How to demonstrate that 3 vectors are total in $\mathbb C^3$

Question

I don't know if total is the right term. A set A is "total" if $\langle f,a_i \rangle=0 \iff f=0$ .

I have those vectors: $c_1=(1,2,0), c_2=(0,1,2), c_3=(0,0,1)$ and I have to verify if they're "total" in $\mathbb C^3$.

How do I do it?

Answer 1

Following your definition of total, $\{c_1,c_2,c_3\}$ is total iif the matrix $$A=\begin{bmatrix} c_1 \\ c_2 \\ c_3\end{bmatrix}\in M_{3\times 3}(\mathbb{C})\cap M_{3\times 3}(\mathbb{R})$$ is non singular. Infact if exists $f\in \mathbb{C^3}$ such that $Af=0$ then $\langle c_i,\overline{f}\rangle = 0$ (by definition of $\langle,\rangle$ on $\mathbb{C^n}\times \mathbb{C}^n$) and viceversa.
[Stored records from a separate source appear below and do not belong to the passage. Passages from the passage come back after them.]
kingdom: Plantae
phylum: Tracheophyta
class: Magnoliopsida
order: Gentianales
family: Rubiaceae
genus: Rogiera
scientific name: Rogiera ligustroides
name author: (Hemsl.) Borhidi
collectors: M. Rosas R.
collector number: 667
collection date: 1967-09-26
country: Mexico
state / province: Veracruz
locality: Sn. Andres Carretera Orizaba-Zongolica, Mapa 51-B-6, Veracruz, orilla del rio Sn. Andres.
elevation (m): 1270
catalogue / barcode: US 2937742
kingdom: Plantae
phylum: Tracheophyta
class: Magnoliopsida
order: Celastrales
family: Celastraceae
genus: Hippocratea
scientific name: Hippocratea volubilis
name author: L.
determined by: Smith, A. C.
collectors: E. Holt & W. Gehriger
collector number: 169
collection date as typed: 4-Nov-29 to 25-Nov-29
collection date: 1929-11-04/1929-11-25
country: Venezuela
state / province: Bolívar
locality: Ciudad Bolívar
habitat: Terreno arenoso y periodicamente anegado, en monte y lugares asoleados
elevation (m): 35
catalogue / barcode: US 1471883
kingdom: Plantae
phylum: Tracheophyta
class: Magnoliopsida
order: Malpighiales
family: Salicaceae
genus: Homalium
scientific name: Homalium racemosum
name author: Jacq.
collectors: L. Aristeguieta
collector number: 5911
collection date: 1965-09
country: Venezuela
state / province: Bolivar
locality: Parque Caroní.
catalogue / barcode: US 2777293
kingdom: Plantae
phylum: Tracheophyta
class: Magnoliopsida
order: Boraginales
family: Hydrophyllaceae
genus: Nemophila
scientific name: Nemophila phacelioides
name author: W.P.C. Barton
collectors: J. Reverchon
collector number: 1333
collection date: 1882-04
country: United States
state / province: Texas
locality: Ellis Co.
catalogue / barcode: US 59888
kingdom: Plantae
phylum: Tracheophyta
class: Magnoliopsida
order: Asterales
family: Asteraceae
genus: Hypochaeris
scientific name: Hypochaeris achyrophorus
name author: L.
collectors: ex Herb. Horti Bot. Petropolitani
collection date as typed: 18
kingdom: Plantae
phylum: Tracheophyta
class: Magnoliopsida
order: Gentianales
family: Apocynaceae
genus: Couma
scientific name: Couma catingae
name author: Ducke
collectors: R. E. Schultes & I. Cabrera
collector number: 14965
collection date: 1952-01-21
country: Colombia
So you only have to check that $detA\neq 0$.

Answer 2

For a finite-dimensional space $V$ and $A\subseteq V$ we have:

\begin{align} A \text{ is total} &\iff \big(x \perp A \implies x = 0\big)\\ &\iff A^\perp = \{0\}\\ &\iff \mathrm{span}\, A = A^{\perp\perp} = \{0\}^\perp = V \end{align}

So you just have to chech if $\mathrm{span}\,A = V$, or in this case if $\{c_1, c_2, c_3\}$ is a basis for $\mathbb{C}^3$.